レーダー照射問題を巡り、戦闘機のパイロットの経験がある自衛隊幕僚長が30分間レーダーを照射される心境を語りました。

防衛省 内倉浩昭統合幕僚長 「(Q.中国側は『日本側が訓練区域に侵入・接近した』『日本側が訓練区域に侵入・接近した』など、自衛隊機側が中国側を挑発したとする主張を繰り返しています)自衛隊機が中国の航空機の安全な飛行を深刻に阻害したとの中国側の指摘はあたりません。自衛隊側のレーダーの使用ですが、部隊に確認しましたところ、していないということが確認できました」

 自らもF-15戦闘機のパイロットとして千歳基地で対領空侵犯措置にあたった経験がある自衛隊制服組のトップ・内倉浩昭統合幕僚長。断続的に30分にわたってレーダー照射される気持ちについて、こう話しました。

防衛省 内倉浩昭統合幕僚長 「飛行中におきましては私の経験です。まず手袋に『冷静』『厳格』とマジックで書いています。毎回、離陸するたびにそれを見ながら確認し、飛んでいました。今回のようなレーダー照射がないか、神経を研ぎ澄まして対応しておりました。約30分間にわたる断続的な照射は経験がありません。あのころに立ち戻りますと、大変ストレスを感じていたと思います」

 今月6日、沖縄本島沖の公海の上で航空自衛隊の戦闘機が中国軍の戦闘機から2度にわたってレーダーを照射された問題。

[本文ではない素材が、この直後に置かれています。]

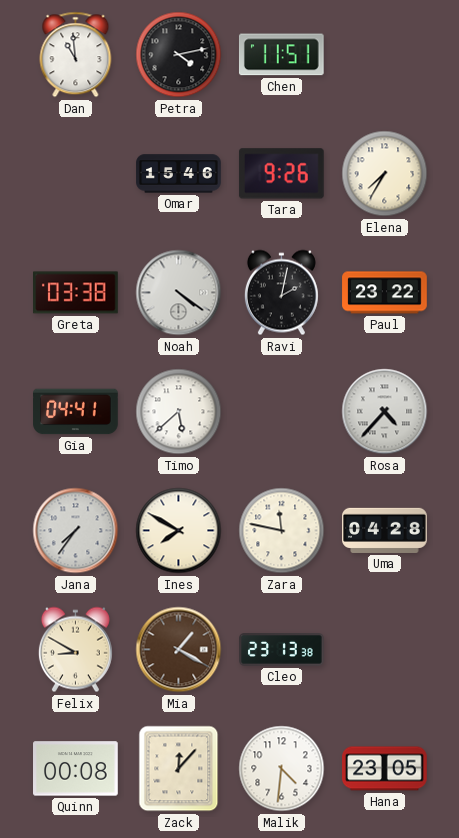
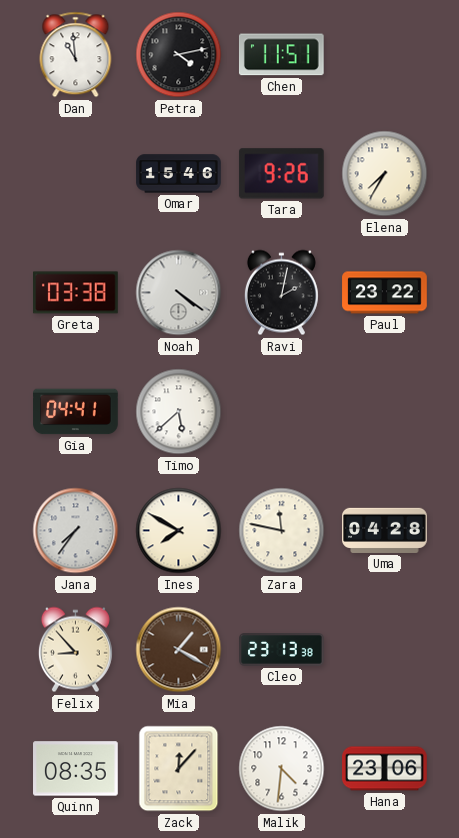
Rosa: 4:37 -> none
Felix: 8:50 -> 8:53
Quinn: 00:08 -> 08:35
Hana: 23:05 -> 23:06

 高市総理大臣の国会での「台湾有事」発言を巡って日中関係が急速に冷え込むなか、中国外務省は11日、再び日本への渡航を控えるように呼び掛けました。

 新たに持ち出したのは青森県沖で発生した地震でした。

 午後に定例会見を開いた中国外務省は青森県沖で発生した地震を理由に、再び中国国民に対して日本への渡航を控えるように呼び掛けました。

中国外務省 郭嘉昆副報道局長 「最近、日本では続けて地震が起きており、数多くの人が負傷しています。津波も観測され、避難指示も出されています。日本の関係部門は今後、より大きな地震が起きる可能性があるとも発表しています」

 地震を口実とした渡航の自粛については、こんな質問が…。

中国外務省 郭嘉昆副報道局長 「(Q.中国は他の国で地震が起きた時にも渡航自粛を要請しましたか?)ご自身で中国外務省のホームページを調べて下さい」

 東日本大震災発生後を調べてみると、被害が大きい東北地方への訪問を避けるように呼び掛けたものの、その他の地域への渡航自粛は求めていませんでした。

 依然として続いている中国側からの動き。

 9日、中国軍の爆撃機がロシア軍の爆撃機とともに日本周辺で長距離にわたる共同飛行を実施したことも判明。

木原官房長官 「我が国に対する示威行動と捉えざるを得ない」

 軍事的な威嚇行為だと非難する日本政府。中ロ両国に「安全保障上の重大な懸念」を伝えました。

防衛省 内倉浩昭統合幕僚長 「(中ロ)両国による度重なる爆撃機の共同飛行は我が国、周辺における活動の拡大・活発化を意味するとともに、我が国に対する示威行動を明確に企図したものであり、我が国の安全保障上、重大な懸念であると考えております」

 果たして、いつまで続くのか…。

中国外務省 郭嘉昆副報道局長 「国際社会は是非を見極め、日本側にだまされず、特に同盟国は日本のペースに巻き込まれないよう警戒しなければならない」

 この発言に防衛省幹部は…。

防衛省幹部 「中国は日本側にだまされないでほしいと言っているが、そういうことを言っている時点で負けを認めていると思う。もう反論する材料がないので情に訴えているんだろう」

 日本政府は冷静かつ毅然(きぜん)と対応する姿勢を続けるとしています。